-- DATA SHOWN follows --

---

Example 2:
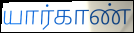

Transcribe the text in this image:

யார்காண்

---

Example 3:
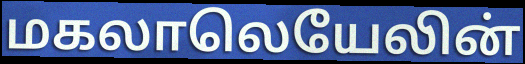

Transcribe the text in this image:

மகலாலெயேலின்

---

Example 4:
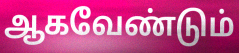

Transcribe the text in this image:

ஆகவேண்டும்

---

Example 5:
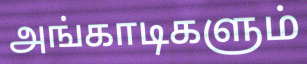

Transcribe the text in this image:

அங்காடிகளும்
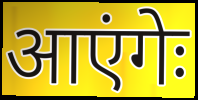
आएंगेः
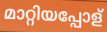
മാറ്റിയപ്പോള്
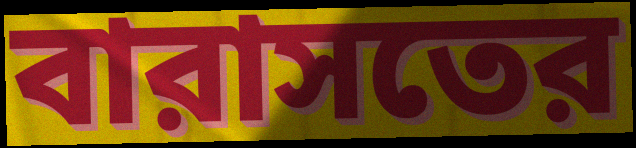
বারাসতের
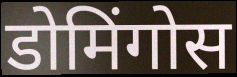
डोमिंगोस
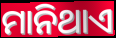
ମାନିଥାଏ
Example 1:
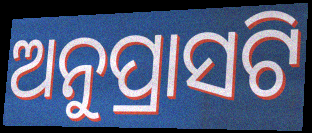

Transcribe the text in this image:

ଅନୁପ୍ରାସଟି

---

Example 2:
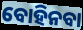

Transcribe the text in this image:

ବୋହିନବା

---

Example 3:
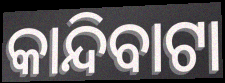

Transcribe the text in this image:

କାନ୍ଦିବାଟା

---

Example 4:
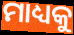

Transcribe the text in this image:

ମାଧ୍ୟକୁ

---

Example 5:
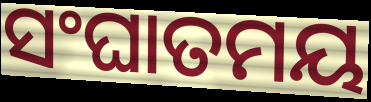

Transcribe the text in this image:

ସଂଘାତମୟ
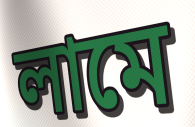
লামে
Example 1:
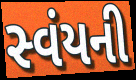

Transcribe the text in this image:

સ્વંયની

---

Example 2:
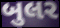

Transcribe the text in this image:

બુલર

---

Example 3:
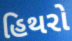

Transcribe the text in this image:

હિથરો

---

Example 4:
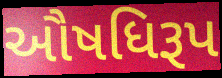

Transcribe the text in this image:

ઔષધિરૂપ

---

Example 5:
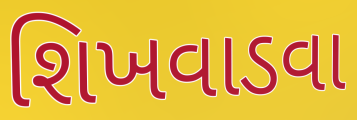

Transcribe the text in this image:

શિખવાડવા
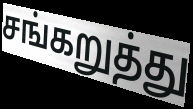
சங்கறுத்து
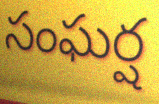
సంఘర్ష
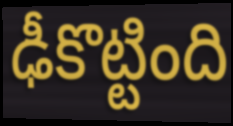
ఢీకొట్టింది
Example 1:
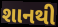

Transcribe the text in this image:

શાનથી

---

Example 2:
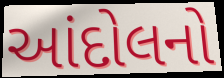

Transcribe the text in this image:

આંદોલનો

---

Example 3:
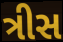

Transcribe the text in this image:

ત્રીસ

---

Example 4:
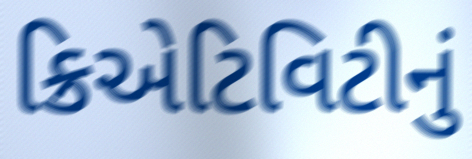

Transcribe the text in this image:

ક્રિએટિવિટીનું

-- DATA SHOWN concluded --

**WORK ITEM**
Return the data word for word without its pictures.

**RESPONSE**
---

Example 2:

Transcribe the text in this image:

யார்காண்

---

Example 3:

Transcribe the text in this image:

மகலாலெயேலின்

---

Example 4:

Transcribe the text in this image:

ஆகவேண்டும்

---

Example 5:

Transcribe the text in this image:

அங்காடிகளும்
आएंगेः
മാറ്റിയപ്പോള്
বারাসতের
डोमिंगोस
ମାନିଥାଏ
Example 1:

Transcribe the text in this image:

ଅନୁପ୍ରାସଟି

---

Example 2:

Transcribe the text in this image:

ବୋହିନବା

---

Example 3:

Transcribe the text in this image:

କାନ୍ଦିବାଟା

---

Example 4:

Transcribe the text in this image:

ମାଧ୍ୟକୁ

---

Example 5:

Transcribe the text in this image:

ସଂଘାତମୟ
লামে
Example 1:

Transcribe the text in this image:

સ્વંયની

---

Example 2:

Transcribe the text in this image:

બુલર

---

Example 3:

Transcribe the text in this image:

હિથરો

---

Example 4:

Transcribe the text in this image:

ઔષધિરૂપ

---

Example 5:

Transcribe the text in this image:

શિખવાડવા
சங்கறுத்து
సంఘర్ష
ఢీకొట్టింది
Example 1:

Transcribe the text in this image:

શાનથી

---

Example 2:

Transcribe the text in this image:

આંદોલનો

---

Example 3:

Transcribe the text in this image:

ત્રીસ

---

Example 4:

Transcribe the text in this image:

ક્રિએટિવિટીનું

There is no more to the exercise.